A Cast Of Blue In The Shadows

One photographer I know once told me that it all boils down to photo editing. It sounded that if you just expose your shot properly, all you have to do is click on the famous “Nik” software and a masterpiece will just emerge from it.

While it’s true that post processing is as important as photography itself, no amount of post processing can transform a bad shot into a money shot.  A good shot on the other hand can stand alone without any post processing at all. The idea is to get the shot nearest to the image you imagine it to come out and let post processing enhance it.

Unfortunately, there’s a lot at stake and too many to consider when shooting that the chance of getting a money shot is not instantaneous in every shot you make. You can sometimes call it a lucky shot but setting yourself up to be in the right spot at the right moment is definitely a must skill for every photographer out there.

Bringing the photo to the next level is definitely a work of post processing.
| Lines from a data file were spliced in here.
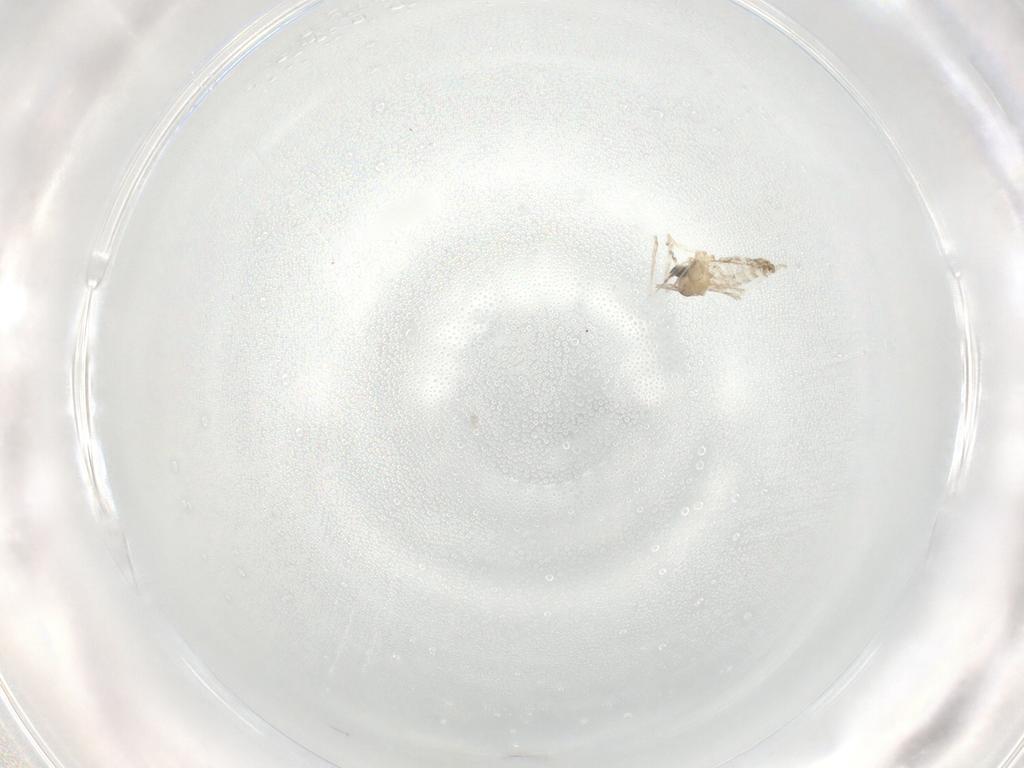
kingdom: Animalia
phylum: Arthropoda
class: Insecta
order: Diptera
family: Cecidomyiidae
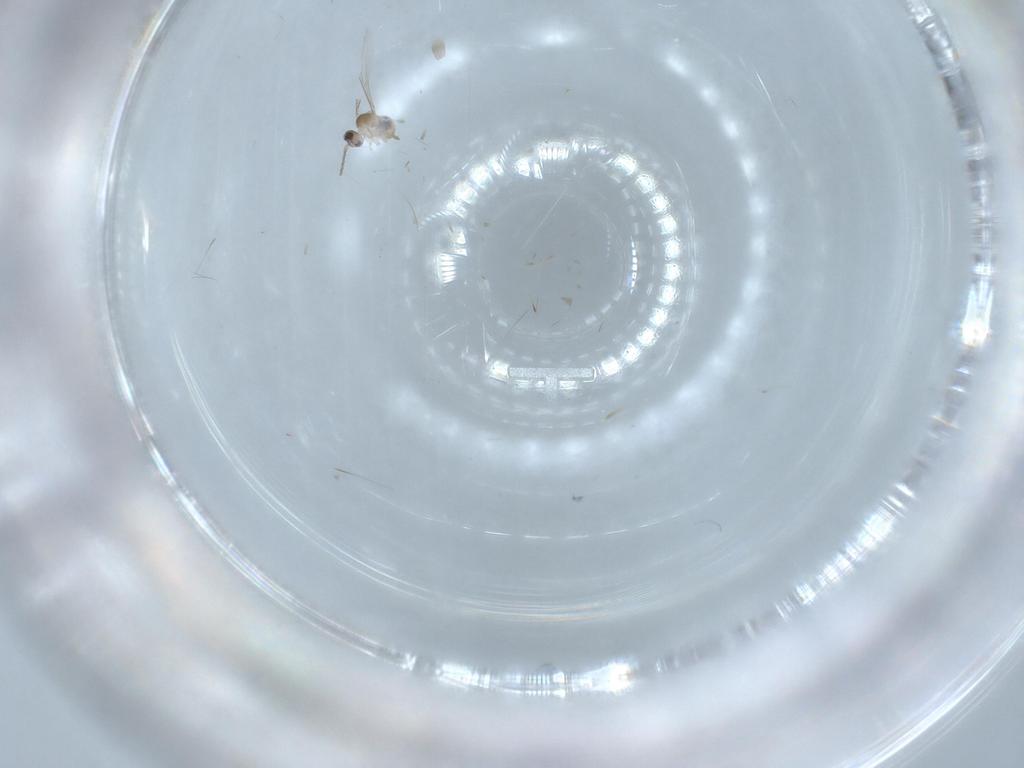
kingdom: Animalia
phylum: Arthropoda
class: Insecta
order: Diptera
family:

Photo editing, just like photography, is a journey of finding the right taste and the right mix. There’s just some feel to a photo that cannot be achieved by plain photography alone. In my case I love to put a cast of blue in the shadows of my photos.

Adding a cast of blue in the shadows using "Curves" adjustment layer.

Adding a cast of blue in the shadows using “Curves” adjustment layer.

There’s a number of ways to do this and choosing which ones to use is really dependent on the photo and of course based on your taste. The first approach is to use “Color Balance” under the adjustment layer in Photoshop. By sliding the blue sliders in the shadow, you’ll shift the other colors in the shadows and move it towards the blue channel.

There’s a tendency that the image will look heavy and midtones would swell and darkens the entire image. Sometimes, you want to combine this with a “Curve” adjustment layer bringing the midtone up a notch. Note that some images would come out just fine without the additional Curve.

Another approach is to use the “Curve” adjustment layer and slide the blue channel to put more weight on the shadows. The effect is similar to the “Color Balance” approach but it gives you a different feel. Whatever approach you choose, take note that this techniques is applied to the photo after all the necessary retouching and editing is done.

This technique just adds a certain feel to the image and shouldn’t be used as a main editing technique. Note that we are only doing a cast of blue and therefore shouldn’t be too much so as not to overwhelm the entire image. The subject and the story of the image should still emerge  as the main concept of the image.

Find the right mix and taste that would define your signature in every photo you publish. This will define your unique art among the many images out there.